__Estratto selezionato__
-*-

Ecco perché in Sicilia l’acqua delle dighe finisce in mare!

In questo articolo illustriamo il perché la Sicilia, pur avendo a disposizione 41 dighe, si ritrova senz’acqua. Tutto quello che si dovrebbe fare per scongiurare l’emergenza idrica. L’integrazione tra dighe e produzione di energia ‘pulita’. Come i Consorzi di Bonifica potrebbero abbattere i costi evitando di tartassare gli agricoltori con canoni idrici esosi. 
La questione dei dissalatori.  

La Sicilia vive una seria crisi idrica dovuta alla prolungata carenza di piogge e a storici ritardi infrastrutturali e gestionali. Che adesso, però, vanno colmati rapidamente e bene con una nuova programmazione regionale: tanto lungimirante quanto concretamente efficace.

Anno 2016: si svuota la grande diga Rosamarina di Caccamo, circa 100 milioni di metri cubi di capienza. Vengono progressivamente gettati a mare 40 milioni di metri cubi in linea ‘con una prescrizione ministeriale’ che la Regione esegue proponendosi di identificare “i punti di percolamento anomali” per poi “inviare i dati al Ministero e concordare il percorso da intraprendere”.

Quaranta milioni di metri cubi d’acqua sono 40 miliardi di litri: pari a 210 giorni di consumi domestici dei residenti della città metropolitana di Palermo, 1 milione e 266mila persone nel 2016, assumendo un consumo medio domestico pari a 150 litri al giorno per abitante (Rapporto Ecosistema Urbano 2017, Legambiente)

Lo stesso, nella splendida diga ad arco di gravità di Caccamo alimentata in gran parte dal fiume San Leonardo, era accaduto nel Marzo 2012 “per evitare esondazioni del fiume San Leonardo a seguito del nubifragio”. E poi ancora nel Marzo 2013 e nel Marzo 2015.

Idem in provincia di Caltanissetta lo scorso Novembre: le forti piogge portano il livello dell’acqua accumulata nelle dighe Comunelli (tra Gela e Butera) e Disueri al livello di guardia per cui “per motivi di sicurezza sono state avviate manovre di alleggerimento mediante lo scarico a mare dell’acqua in eccesso”.

-*-

__Consegne__
**1.** Quanti metri cubi d'acqua sono stati gettati a mare dalla diga Rosamarina di Caccamo nel 2016, secondo l'estratto?
**2.** Restituisci dall'estratto la parte che si apre con le parole contenenti "Lo stesso, nella" e si chiude con "nel Marzo 2015.".

-*-

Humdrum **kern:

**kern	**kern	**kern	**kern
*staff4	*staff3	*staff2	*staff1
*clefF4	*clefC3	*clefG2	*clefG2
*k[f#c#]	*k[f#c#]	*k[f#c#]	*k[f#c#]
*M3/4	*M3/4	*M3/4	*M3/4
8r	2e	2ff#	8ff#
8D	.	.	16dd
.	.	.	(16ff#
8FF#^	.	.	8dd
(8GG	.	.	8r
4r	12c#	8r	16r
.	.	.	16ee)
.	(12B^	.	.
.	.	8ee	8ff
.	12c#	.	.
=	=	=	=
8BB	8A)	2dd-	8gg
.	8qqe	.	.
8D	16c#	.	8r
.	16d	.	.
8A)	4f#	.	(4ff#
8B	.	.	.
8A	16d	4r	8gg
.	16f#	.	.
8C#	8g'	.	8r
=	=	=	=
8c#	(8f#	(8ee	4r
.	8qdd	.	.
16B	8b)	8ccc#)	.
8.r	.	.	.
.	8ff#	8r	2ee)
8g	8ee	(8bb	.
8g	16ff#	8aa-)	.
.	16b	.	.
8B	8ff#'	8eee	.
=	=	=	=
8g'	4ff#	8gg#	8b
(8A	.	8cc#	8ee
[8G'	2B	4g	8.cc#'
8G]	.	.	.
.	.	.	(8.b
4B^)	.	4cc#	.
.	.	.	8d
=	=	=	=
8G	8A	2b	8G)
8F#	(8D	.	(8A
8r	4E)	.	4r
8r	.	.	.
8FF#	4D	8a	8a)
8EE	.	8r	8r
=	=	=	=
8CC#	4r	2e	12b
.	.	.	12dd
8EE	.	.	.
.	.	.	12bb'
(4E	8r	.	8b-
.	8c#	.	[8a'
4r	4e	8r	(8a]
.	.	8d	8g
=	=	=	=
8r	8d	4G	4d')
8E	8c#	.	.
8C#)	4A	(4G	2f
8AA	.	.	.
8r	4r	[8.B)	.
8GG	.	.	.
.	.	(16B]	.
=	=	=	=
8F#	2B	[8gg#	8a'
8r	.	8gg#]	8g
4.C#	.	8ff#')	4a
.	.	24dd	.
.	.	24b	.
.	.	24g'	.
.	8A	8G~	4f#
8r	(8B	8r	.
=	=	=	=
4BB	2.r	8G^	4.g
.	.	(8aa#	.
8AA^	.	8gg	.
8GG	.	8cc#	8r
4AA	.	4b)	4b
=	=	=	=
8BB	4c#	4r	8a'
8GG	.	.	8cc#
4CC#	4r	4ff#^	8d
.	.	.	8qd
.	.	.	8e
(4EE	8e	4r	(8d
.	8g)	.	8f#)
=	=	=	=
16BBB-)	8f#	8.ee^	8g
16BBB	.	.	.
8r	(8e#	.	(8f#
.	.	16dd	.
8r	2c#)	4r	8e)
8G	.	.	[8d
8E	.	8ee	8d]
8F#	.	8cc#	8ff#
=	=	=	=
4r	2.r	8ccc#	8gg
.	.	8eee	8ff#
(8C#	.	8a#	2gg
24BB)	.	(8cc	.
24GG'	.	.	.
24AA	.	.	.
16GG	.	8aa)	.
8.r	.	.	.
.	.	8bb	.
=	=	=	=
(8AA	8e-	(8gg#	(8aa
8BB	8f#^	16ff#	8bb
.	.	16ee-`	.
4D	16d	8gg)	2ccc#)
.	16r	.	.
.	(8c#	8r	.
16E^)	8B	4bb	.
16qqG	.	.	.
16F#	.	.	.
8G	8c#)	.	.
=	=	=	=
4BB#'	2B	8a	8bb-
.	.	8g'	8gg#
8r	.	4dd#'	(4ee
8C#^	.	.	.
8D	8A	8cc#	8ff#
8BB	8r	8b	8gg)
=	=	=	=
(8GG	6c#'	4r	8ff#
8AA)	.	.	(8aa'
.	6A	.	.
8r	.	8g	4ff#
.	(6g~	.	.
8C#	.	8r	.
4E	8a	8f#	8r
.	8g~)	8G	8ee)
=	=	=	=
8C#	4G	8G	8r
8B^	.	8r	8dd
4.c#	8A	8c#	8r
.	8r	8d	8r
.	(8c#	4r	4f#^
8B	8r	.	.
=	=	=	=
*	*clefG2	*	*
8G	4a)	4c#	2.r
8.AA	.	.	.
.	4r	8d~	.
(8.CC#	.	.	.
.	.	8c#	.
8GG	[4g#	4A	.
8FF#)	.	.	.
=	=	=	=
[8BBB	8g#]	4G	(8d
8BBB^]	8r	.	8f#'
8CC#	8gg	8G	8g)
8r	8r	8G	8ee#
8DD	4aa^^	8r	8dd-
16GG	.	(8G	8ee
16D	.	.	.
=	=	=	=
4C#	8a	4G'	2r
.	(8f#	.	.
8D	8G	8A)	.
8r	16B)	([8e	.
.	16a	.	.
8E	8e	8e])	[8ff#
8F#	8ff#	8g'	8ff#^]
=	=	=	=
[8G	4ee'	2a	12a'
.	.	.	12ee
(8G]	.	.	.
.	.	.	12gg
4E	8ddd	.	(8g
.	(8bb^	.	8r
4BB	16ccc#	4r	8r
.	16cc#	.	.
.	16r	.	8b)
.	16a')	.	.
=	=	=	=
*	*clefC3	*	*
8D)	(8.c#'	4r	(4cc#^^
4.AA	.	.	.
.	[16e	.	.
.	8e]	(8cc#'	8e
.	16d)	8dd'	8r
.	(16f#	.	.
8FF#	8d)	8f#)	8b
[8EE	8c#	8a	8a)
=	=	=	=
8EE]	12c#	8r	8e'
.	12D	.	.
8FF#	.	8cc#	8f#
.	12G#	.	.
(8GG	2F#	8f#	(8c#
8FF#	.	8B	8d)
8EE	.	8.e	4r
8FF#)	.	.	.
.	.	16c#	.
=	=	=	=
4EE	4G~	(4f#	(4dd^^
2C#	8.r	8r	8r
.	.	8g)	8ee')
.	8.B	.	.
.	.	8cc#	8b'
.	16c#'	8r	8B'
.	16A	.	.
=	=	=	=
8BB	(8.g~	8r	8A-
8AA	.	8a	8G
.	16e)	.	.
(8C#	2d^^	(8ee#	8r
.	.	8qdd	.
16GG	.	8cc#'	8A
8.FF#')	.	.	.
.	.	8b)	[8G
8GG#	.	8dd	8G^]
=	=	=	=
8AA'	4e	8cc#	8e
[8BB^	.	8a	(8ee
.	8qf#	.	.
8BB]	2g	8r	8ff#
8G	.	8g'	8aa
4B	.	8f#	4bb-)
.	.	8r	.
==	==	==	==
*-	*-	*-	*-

-*-

__Risposte__
**1.** 40 milioni di metri cubi.

**2.**
Lo stesso, nella splendida diga ad arco di gravità di Caccamo alimentata in gran parte dal fiume San Leonardo, era accaduto nel Marzo 2012 “per evitare esondazioni del fiume San Leonardo a seguito del nubifragio”. E poi ancora nel Marzo 2013 e nel Marzo 2015.